▶ [EXERCISE] Copy the records from their beginning through the line containing "Última actualización: 1 de septiembre de 2022", substituting "juristas" for "abogados" and leaving everything else unchanged. Omit the pictures.
── PROVIDED ENTRIES
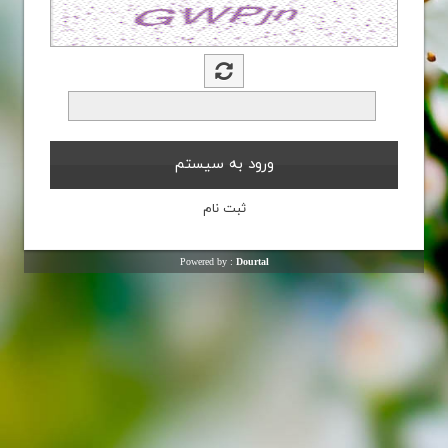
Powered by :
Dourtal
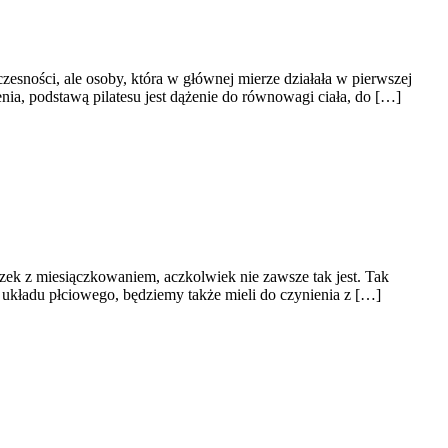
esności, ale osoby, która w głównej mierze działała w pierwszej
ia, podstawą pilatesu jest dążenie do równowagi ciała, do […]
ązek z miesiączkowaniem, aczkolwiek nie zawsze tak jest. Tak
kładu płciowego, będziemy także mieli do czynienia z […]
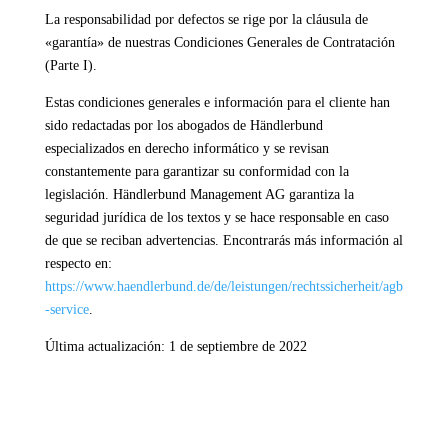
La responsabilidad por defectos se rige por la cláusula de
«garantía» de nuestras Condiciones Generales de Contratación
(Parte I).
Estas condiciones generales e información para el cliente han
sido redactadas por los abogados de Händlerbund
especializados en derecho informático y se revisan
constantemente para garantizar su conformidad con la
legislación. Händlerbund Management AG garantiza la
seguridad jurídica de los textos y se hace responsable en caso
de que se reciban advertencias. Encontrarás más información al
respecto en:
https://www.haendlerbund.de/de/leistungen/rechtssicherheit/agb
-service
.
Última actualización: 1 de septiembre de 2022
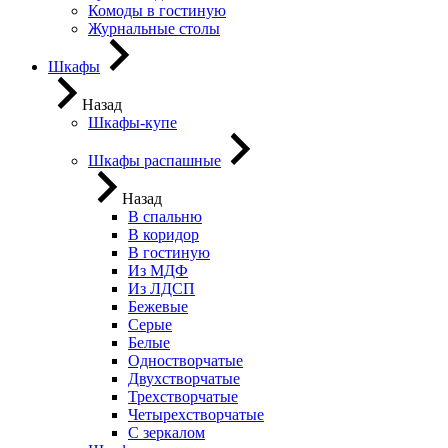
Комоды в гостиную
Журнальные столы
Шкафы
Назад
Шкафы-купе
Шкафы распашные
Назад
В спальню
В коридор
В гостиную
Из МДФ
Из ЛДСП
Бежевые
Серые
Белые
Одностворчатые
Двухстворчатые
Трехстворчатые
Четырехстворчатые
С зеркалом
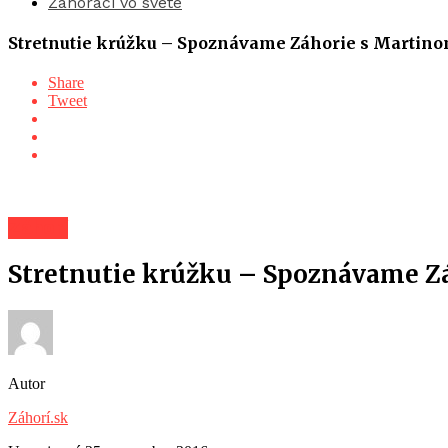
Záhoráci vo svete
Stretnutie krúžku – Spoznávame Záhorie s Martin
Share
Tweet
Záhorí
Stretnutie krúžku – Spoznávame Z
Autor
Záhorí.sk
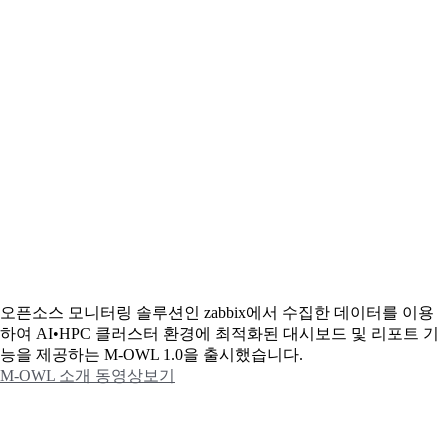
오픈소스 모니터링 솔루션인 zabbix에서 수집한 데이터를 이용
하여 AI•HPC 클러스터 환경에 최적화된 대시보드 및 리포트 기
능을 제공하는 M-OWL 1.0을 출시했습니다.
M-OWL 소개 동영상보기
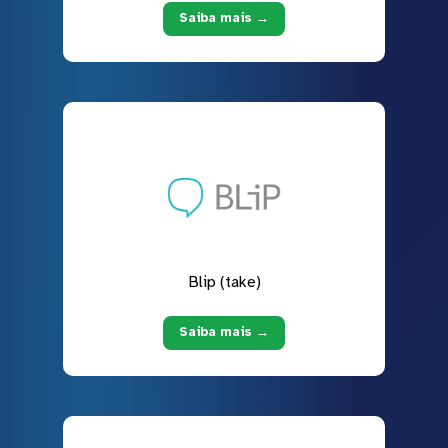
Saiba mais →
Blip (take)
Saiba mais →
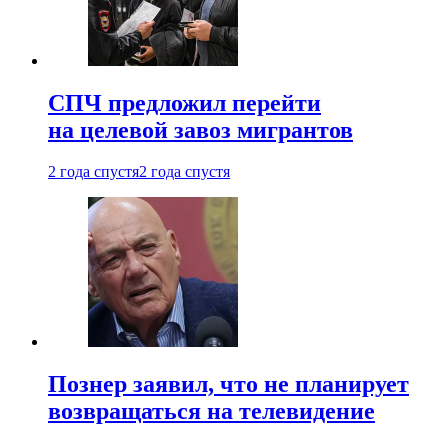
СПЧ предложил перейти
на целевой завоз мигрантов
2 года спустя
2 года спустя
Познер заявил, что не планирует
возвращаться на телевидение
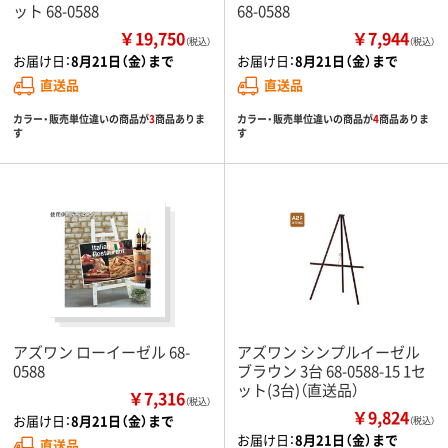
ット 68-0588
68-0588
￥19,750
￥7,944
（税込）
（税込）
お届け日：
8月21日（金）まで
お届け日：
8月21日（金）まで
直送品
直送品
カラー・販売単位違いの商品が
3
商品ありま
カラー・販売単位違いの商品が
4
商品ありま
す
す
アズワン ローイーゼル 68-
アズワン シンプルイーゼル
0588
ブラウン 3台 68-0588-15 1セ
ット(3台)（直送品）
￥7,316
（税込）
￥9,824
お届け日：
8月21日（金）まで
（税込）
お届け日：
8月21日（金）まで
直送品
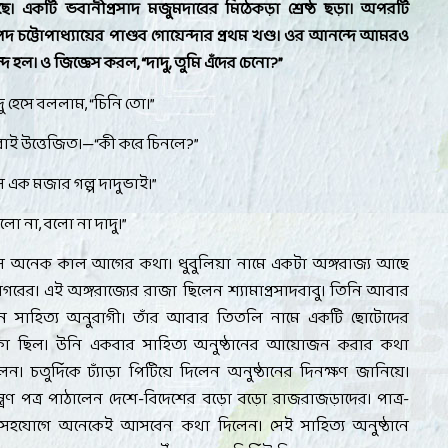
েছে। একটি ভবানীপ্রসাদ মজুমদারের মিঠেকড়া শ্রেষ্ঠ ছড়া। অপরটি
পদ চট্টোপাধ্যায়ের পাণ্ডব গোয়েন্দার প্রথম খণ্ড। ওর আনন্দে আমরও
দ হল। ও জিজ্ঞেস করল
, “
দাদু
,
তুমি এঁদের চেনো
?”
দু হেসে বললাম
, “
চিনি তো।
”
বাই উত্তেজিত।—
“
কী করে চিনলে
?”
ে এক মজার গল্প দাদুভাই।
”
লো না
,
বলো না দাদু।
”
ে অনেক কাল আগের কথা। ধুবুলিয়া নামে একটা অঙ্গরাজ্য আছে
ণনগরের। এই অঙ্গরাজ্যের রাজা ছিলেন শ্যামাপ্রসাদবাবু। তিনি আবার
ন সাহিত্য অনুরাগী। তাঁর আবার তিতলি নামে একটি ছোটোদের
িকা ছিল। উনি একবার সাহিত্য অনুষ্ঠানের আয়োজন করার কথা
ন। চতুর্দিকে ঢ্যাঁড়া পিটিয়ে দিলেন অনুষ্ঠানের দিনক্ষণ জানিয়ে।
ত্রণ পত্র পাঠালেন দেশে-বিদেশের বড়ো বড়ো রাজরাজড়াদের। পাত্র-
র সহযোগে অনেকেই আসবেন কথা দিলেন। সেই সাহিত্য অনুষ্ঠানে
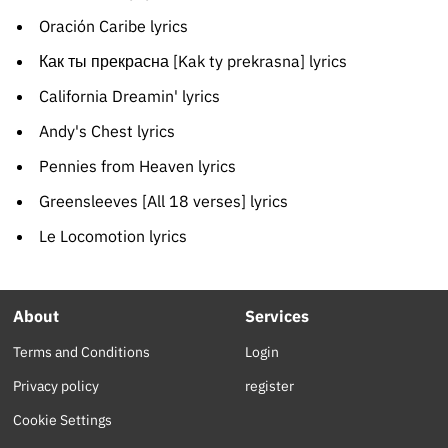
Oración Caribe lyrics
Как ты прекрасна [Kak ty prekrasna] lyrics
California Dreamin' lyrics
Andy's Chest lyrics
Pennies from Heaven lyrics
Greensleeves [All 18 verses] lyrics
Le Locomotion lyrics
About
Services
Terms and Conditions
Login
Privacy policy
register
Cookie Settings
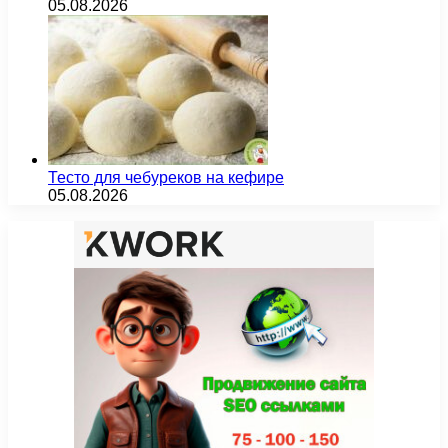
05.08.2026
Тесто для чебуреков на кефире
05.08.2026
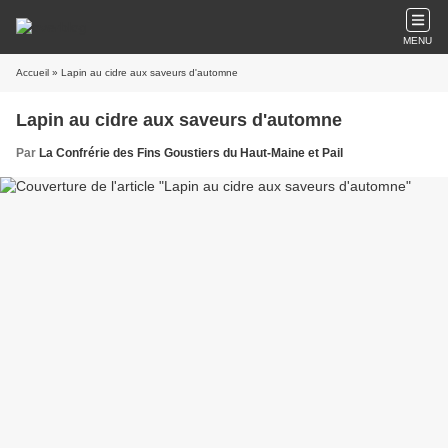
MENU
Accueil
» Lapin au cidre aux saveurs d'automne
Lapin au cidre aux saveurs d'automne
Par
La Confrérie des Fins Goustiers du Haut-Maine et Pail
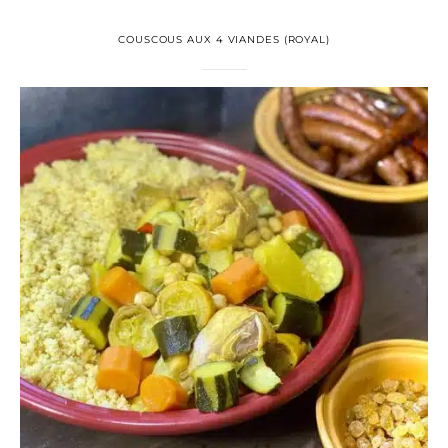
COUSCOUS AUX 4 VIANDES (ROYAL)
────
▶ [YOUR RESPONSE]
Powered by :
Dourtal
esności, ale osoby, która w głównej mierze działała w pierwszej
ia, podstawą pilatesu jest dążenie do równowagi ciała, do […]
ązek z miesiączkowaniem, aczkolwiek nie zawsze tak jest. Tak
kładu płciowego, będziemy także mieli do czynienia z […]
La responsabilidad por defectos se rige por la cláusula de
«garantía» de nuestras Condiciones Generales de Contratación
(Parte I).
Estas condiciones generales e información para el cliente han
sido redactadas por los juristas de Händlerbund
especializados en derecho informático y se revisan
constantemente para garantizar su conformidad con la
legislación. Händlerbund Management AG garantiza la
seguridad jurídica de los textos y se hace responsable en caso
de que se reciban advertencias. Encontrarás más información al
respecto en:
https://www.haendlerbund.de/de/leistungen/rechtssicherheit/agb
-service
.
Última actualización: 1 de septiembre de 2022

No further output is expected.